— Work item —
Can you transcribe the data word for word, starting at its first line and ending at the line that contains "förra året då", with both of those lines included?
::: Source material
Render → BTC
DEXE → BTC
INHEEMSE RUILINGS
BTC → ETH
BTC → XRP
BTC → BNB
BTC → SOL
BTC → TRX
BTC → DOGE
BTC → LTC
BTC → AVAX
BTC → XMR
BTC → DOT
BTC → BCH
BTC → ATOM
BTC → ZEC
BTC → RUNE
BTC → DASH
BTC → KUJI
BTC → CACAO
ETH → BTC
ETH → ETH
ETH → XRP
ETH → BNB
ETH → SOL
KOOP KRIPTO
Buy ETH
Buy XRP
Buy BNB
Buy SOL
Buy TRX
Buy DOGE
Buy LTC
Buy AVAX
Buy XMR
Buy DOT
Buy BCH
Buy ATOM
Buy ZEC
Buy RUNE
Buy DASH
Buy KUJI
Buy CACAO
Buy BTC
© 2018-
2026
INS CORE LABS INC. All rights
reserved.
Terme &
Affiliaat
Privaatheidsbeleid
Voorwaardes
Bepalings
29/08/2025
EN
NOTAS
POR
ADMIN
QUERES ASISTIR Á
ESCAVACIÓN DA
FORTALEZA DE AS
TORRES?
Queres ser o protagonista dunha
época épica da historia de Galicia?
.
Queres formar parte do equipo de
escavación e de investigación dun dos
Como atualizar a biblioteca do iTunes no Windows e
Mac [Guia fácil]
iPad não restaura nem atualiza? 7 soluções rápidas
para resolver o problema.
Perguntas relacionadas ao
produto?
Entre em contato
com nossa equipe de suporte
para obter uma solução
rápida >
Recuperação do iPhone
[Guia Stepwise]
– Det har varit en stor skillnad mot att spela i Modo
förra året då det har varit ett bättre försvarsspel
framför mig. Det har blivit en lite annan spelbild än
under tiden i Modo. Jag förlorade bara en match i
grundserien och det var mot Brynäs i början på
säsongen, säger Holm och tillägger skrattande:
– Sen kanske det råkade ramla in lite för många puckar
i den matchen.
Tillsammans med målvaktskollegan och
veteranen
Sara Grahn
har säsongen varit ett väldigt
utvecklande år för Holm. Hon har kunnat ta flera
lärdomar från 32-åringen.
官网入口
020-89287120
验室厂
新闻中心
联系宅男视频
::::::
— Exercise response —
Render → BTC
DEXE → BTC
INHEEMSE RUILINGS
BTC → ETH
BTC → XRP
BTC → BNB
BTC → SOL
BTC → TRX
BTC → DOGE
BTC → LTC
BTC → AVAX
BTC → XMR
BTC → DOT
BTC → BCH
BTC → ATOM
BTC → ZEC
BTC → RUNE
BTC → DASH
BTC → KUJI
BTC → CACAO
ETH → BTC
ETH → ETH
ETH → XRP
ETH → BNB
ETH → SOL
KOOP KRIPTO
Buy ETH
Buy XRP
Buy BNB
Buy SOL
Buy TRX
Buy DOGE
Buy LTC
Buy AVAX
Buy XMR
Buy DOT
Buy BCH
Buy ATOM
Buy ZEC
Buy RUNE
Buy DASH
Buy KUJI
Buy CACAO
Buy BTC
© 2018-
2026
INS CORE LABS INC. All rights
reserved.
Terme &
Affiliaat
Privaatheidsbeleid
Voorwaardes
Bepalings
29/08/2025
EN
NOTAS
POR
ADMIN
QUERES ASISTIR Á
ESCAVACIÓN DA
FORTALEZA DE AS
TORRES?
Queres ser o protagonista dunha
época épica da historia de Galicia?
.
Queres formar parte do equipo de
escavación e de investigación dun dos
Como atualizar a biblioteca do iTunes no Windows e
Mac [Guia fácil]
iPad não restaura nem atualiza? 7 soluções rápidas
para resolver o problema.
Perguntas relacionadas ao
produto?
Entre em contato
com nossa equipe de suporte
para obter uma solução
rápida >
Recuperação do iPhone
[Guia Stepwise]
– Det har varit en stor skillnad mot att spela i Modo
förra året då det har varit ett bättre försvarsspel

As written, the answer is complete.